- Born: Elizabeth Ann Adams 14 April 1923 London, England
- Died: 30 November 2014 (aged 91)
- Education: Somerville College, Oxford
- Occupation: Writer
- Spouse: Wayland Young, 2nd Baron Kennet ​ ​(m. 1948, died)​
- Children: 6, including Emily Young; Louisa Young
- Writing career
- Pen name: Elizabeth Young

= Elizabeth Young, Baroness Kennet =

British writer (1923–2014)

Elizabeth Ann Young, Baroness Kennet (née Adams; 14 April 1923 – 30 November 2014), known as simply Elizabeth Young, was a British writer, researcher, poet, artist, campaigner, analyst and questioning commentator.

==Life==
Elizabeth Young was born in London on 14 April 1923, the only daughter of Captain Bryan Fullerton Adams DSO (22 July 1887 – 22 September 1971), and his first wife Audrey Marshall (12 June 1898 – 11 July 1929). When she was a small child, the family moved about with her father to his naval appointments. When he retired from the Navy, he was appointed Naval expert to the Disarmament Section of the League of Nations in Geneva, Switzerland.

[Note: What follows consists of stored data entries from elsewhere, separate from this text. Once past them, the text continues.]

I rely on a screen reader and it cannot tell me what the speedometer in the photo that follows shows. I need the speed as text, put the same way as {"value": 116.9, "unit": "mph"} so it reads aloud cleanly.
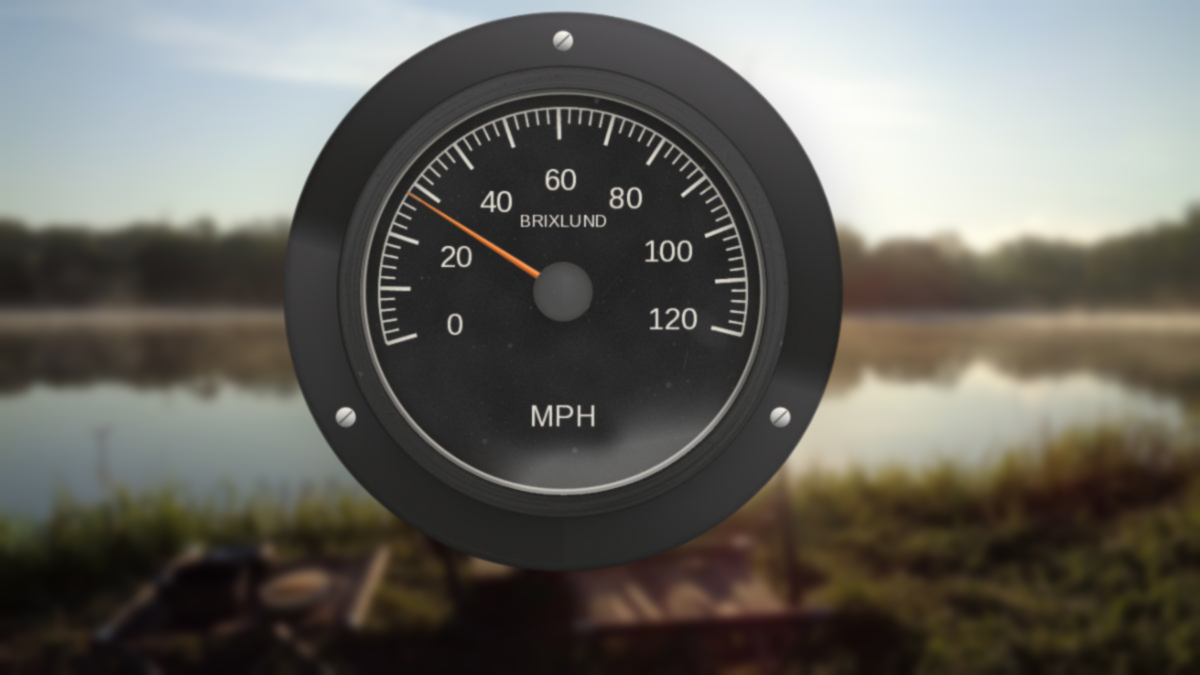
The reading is {"value": 28, "unit": "mph"}
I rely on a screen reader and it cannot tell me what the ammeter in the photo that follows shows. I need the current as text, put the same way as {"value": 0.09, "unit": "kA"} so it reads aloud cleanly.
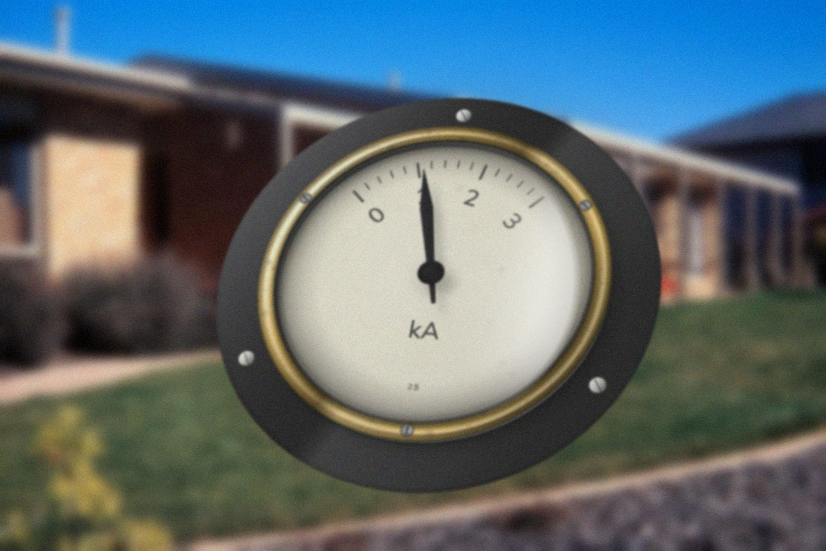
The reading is {"value": 1.1, "unit": "kA"}
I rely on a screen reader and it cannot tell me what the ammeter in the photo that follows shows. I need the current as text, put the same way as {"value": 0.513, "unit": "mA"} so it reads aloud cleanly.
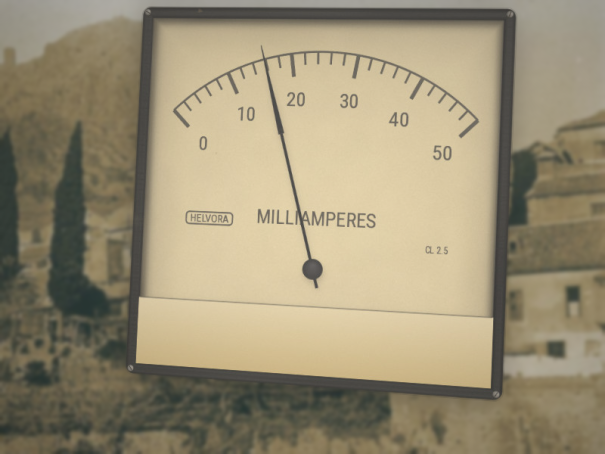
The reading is {"value": 16, "unit": "mA"}
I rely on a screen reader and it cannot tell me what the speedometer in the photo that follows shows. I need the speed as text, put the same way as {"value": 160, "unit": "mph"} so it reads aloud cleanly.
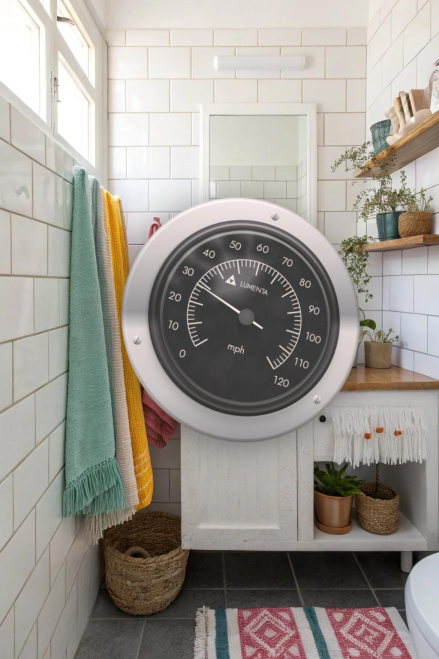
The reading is {"value": 28, "unit": "mph"}
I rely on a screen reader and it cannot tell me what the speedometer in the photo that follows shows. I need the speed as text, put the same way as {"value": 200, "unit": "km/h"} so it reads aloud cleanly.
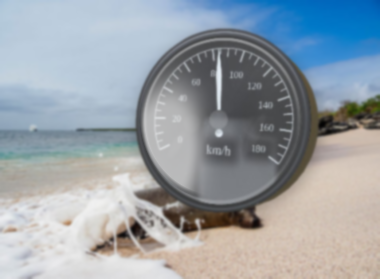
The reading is {"value": 85, "unit": "km/h"}
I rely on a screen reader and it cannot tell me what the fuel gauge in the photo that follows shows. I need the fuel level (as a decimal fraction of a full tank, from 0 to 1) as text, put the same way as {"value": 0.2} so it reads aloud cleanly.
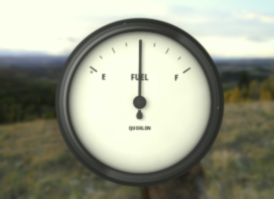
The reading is {"value": 0.5}
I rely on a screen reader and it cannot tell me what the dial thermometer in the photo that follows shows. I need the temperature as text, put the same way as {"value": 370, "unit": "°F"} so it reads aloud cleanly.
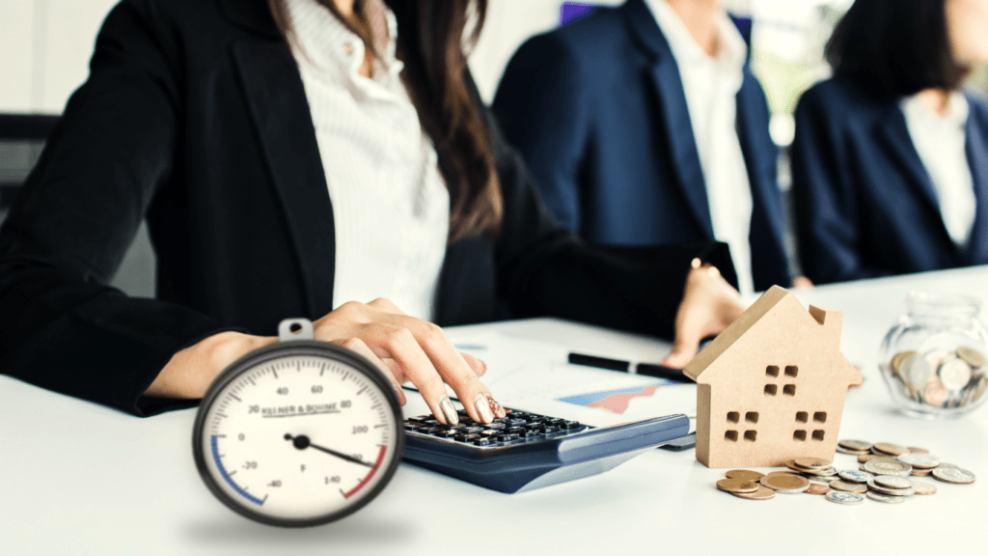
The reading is {"value": 120, "unit": "°F"}
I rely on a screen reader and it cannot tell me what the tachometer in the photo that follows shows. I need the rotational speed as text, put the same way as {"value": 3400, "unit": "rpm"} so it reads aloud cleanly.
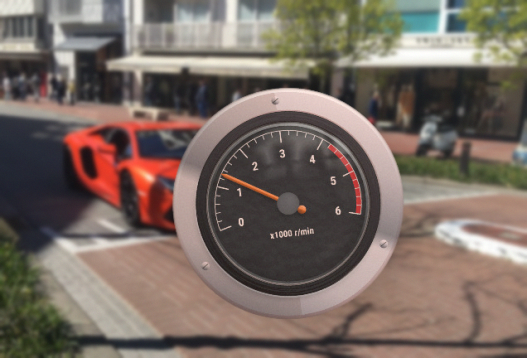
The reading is {"value": 1300, "unit": "rpm"}
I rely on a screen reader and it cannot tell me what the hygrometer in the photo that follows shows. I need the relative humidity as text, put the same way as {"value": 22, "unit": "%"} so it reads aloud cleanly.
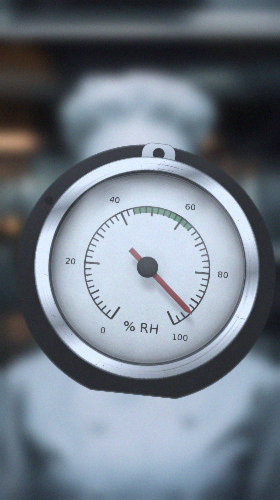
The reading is {"value": 94, "unit": "%"}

Her first school was a French school (where she became bilingual in French), her second school was the International School of Geneva ("Ecolint"); after that she moved to an English school further up the lane, St George's School, Clarens. She returned to England to attend Downe House, whence she won an Exhibition to Somerville College, Oxford, to read Philosophy, Politics and Economics, and was awarded a two-year War Degree. After three years in the Women's Royal Naval Service, Young worked with her future brother-in-law Peter Scott in the earliest days of the Severn Wildlife Trust at Slimbridge.

In 1948, she married the Wayland Young, 2nd Baron Kennet (2 August 1923 – 7 May 2009), who inherited the title of Baron Kennet in 1960 on the death of his father, the politician Edward Hilton Young, 1st Baron Kennet. His mother was the sculptor Kathleen Scott, widow of Captain Robert Falcon Scott of the Antarctic, and daughter of Canon Lloyd Stuart Bruce and his wife Jane (née Skene). She had six children; Easter Russell, educationalist; the sculptor Emily Young; Mopsa English, educationalist; the writer Louisa Young, aka children's author Zizou Corder, and artist, writer, environmentalist and videographer Zoe Young.

==Works==

On marrying, Young began writing, starting with an article for Vogue on the Island of Giglio in 1950. She continued to write on a wide range of mostly political issues, especially on disarmament, arms control and maritime affairs, but also on other subjects such as churches in Old London Churches (John Betjeman's Book of the Year), and Italy in Northern Lazio (winner of the 1990 European Federation Tourist Press Book Prize), both co-written with Wayland Young.

Following the publication of Old London Churches, a threat to Christ Church Spitalfields led her to set up and run the Hawksmoor Committee. At roughly the same time, she was asked by Arthur Koestler and Paul Ignotus to set up the Tibor Dery Committee, to promote the release of imprisoned Hungarian writers. Both committees were successful in their aims.

Young was also an active member of many boards and organisations including the Advisory Board for Redundant Churches; the Advisory Committee for the Protection of the Sea; the Royal United Services Institution'; the Royal Institute for International Affairs; Chatham House; the International Institute for Strategic Studies; as well as contributing to groups protecting Stonehenge.

== Selected publications==
- Young, Elizabeth (1956). "Old London churches"
- Young, Elizabeth (1958). "Time is as time does; [poems]"
- Young, Elizabeth (1963). "Nations and nuclear weapons"
- Young, Elizabeth (1972). "A Farewell to Arms Control?"
- Young, Elizabeth (1986). "London's Churches"

== Honors and awards ==
Young was named a fellow of the Federation of American Scientists.